## Отрывок:
* * * * *

Генрих Рувимович как историк добрых старых времен был хорошим рассказчиком, любил в лекциях приводить детали (и любил слушать их от студентов на экзамене), любил и умел передать колорит и аромат эпохи. Я, например, навсегда запомнила его рассказ о жене одного лорда, который не явился на суд над королем Карлом I. Ну, явился или нет, но есть процедура — специальные люди оглашали список палаты лордов. И вот, когда произносили день за днем фамилию нашего персонажа, его жена громогласно заявляла с галереи для публики: «Он не такой дурак, чтобы приходить сюда!»
У Левина была какая-то тяга к американской истории. Он рекомендовал нам роман о Ф. Д. Рузвельте, который вышел тогда в «Роман-газете». Я до сих пор жалею, что не смогла прослушать его авторский спецкурс о ранней американской истории. В свое оправдание могу сказать только то, что мы, студенты, могли по каждой кафедре выбрать лишь один спецкурс, а средневековье и спецкурс Ю. П. Малинина все же были мне «роднее».
Перед экзаменом я написала о Левине небольшое стихотворение. Им и хочу заключить эти заметки:
Генриху Рувимовичу Левину с любовью
В историографии нет ему равных,
В этом с ним спорить едва бы стали мы.
Знает, что говорить о Тарле,
Что — о Сталине.
Эпохи и страны мотыльками мелькают:
Войны. революции. снова войны.
Левин, каксбаррикады, грохочете кафедры,
Правоведами недовольный.
Упорно в левеллерах и диггерах копается,
Ищет им настоящую цену.
Одним его словом короли свергаются,
Якобинцы выходят на истории сцену.
Случалось и им попадать в застенки,
Народа боялись, хоть и прогрессивные.
А в общем, что б ни писал Ревуненков,
Это — сила!
Но не о них мы сегодня жалеем,
Памятуя их ограниченность.
Экзамен сдан. Мы лишились Левина.
Жаль.
Это — личность!

* * * * *

## Письменное задание A:
Ответьте на вопросы по отрывку:
(i) Что жена лорда громогласно заявляла с галереи для публики?
(ii) Какой роман Левин рекомендовал студентам и где этот роман вышел?
(iii) Сколько спецкурсов по каждой кафедре могли выбрать студенты?
## Письменное задание B:
Перепишите из отрывка фрагмент, начиная со слов «У Левина была» и заканчивая словами «Что — о Сталине.».

## Предоставленные данные:

* * * * *

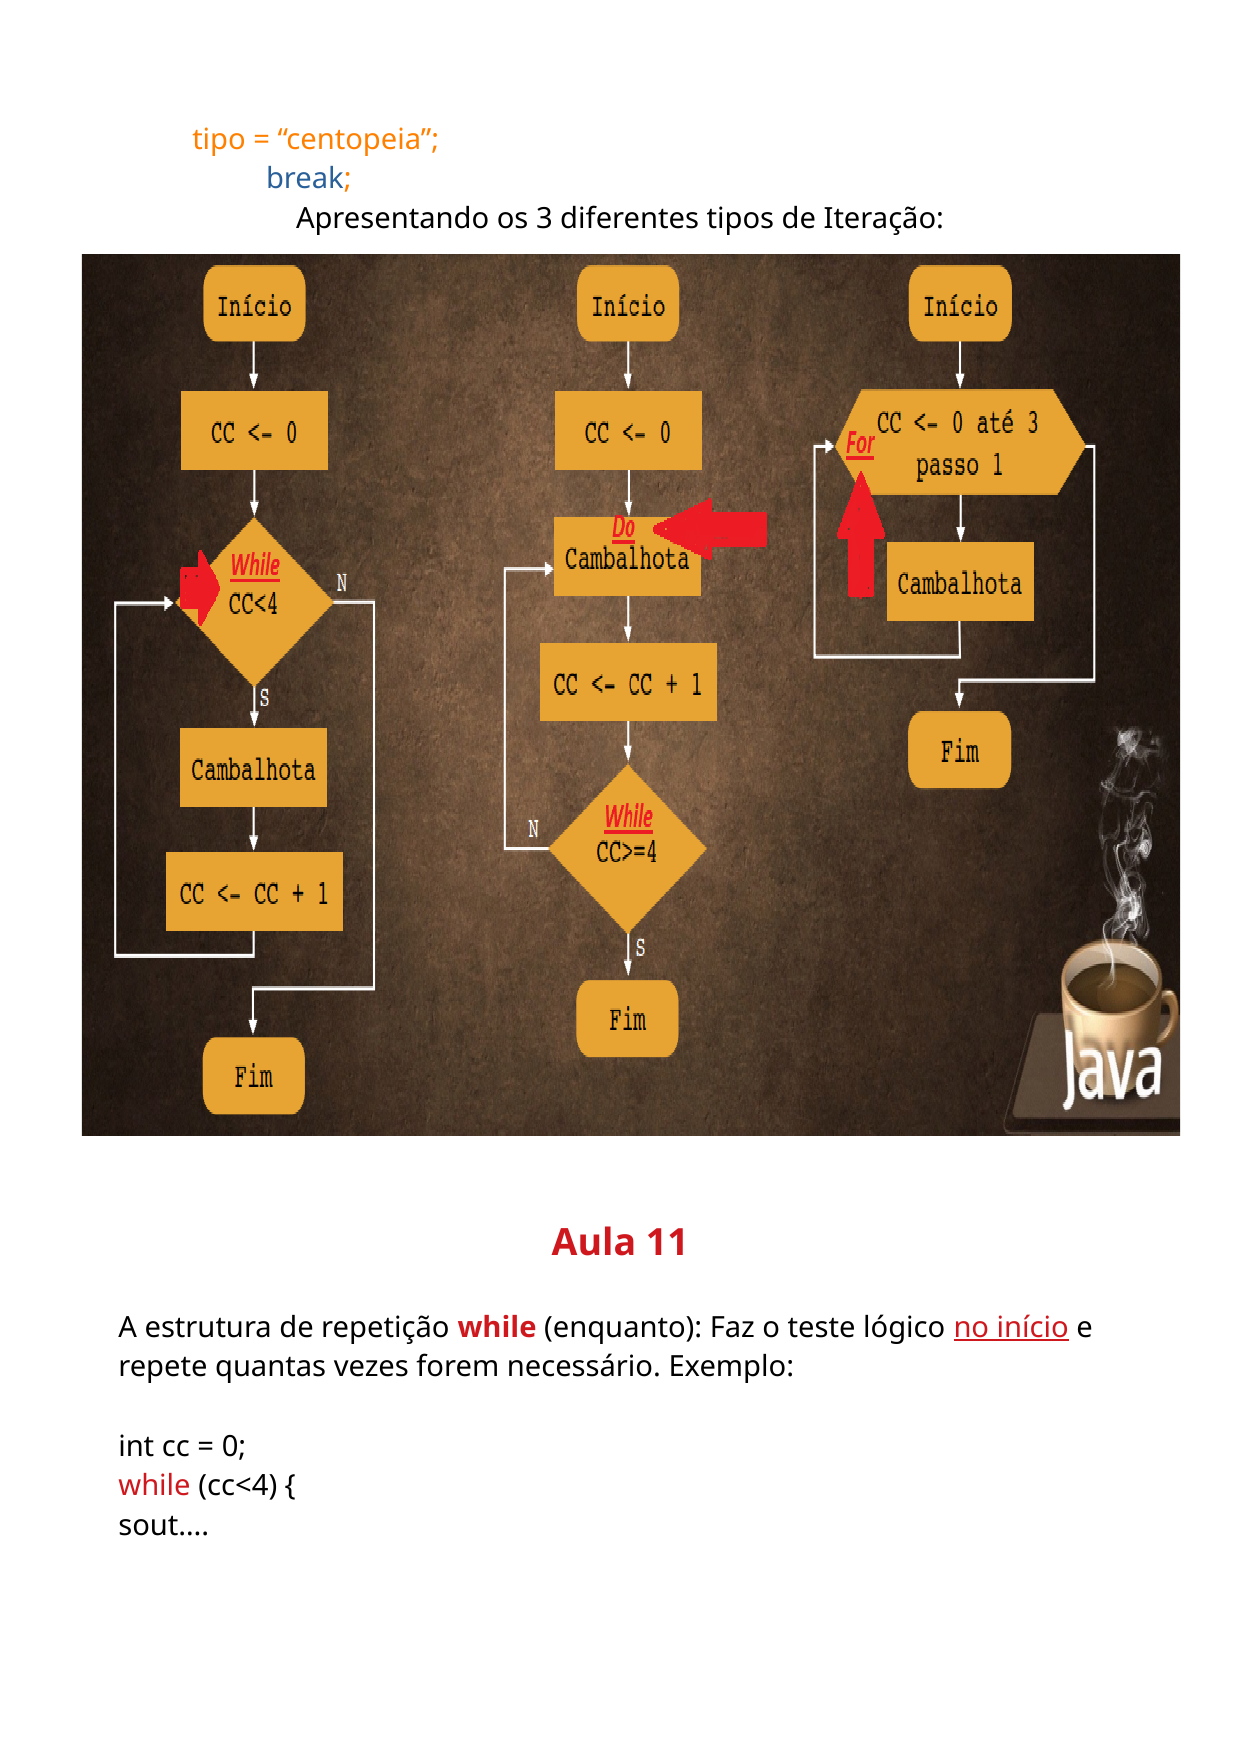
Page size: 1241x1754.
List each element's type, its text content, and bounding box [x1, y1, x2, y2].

* * * * *

## Полный ответ A:
(i) «Он не такой дурак, чтобы приходить сюда!»
(ii) Левин рекомендовал роман о Ф. Д. Рузвельте, который вышел в «Роман-газете».
(iii) Студенты могли выбрать по каждой кафедре лишь один спецкурс.

## Полный ответ B:
У Левина была какая-то тяга к американской истории. Он рекомендовал нам роман о Ф. Д. Рузвельте, который вышел тогда в «Роман-газете». Я до сих пор жалею, что не смогла прослушать его авторский спецкурс о ранней американской истории. В свое оправдание могу сказать только то, что мы, студенты, могли по каждой кафедре выбрать лишь один спецкурс, а средневековье и спецкурс Ю. П. Малинина все же были мне «роднее».
Перед экзаменом я написала о Левине небольшое стихотворение. Им и хочу заключить эти заметки:
Генриху Рувимовичу Левину с любовью
В историографии нет ему равных,
В этом с ним спорить едва бы стали мы.
Знает, что говорить о Тарле,
Что — о Сталине.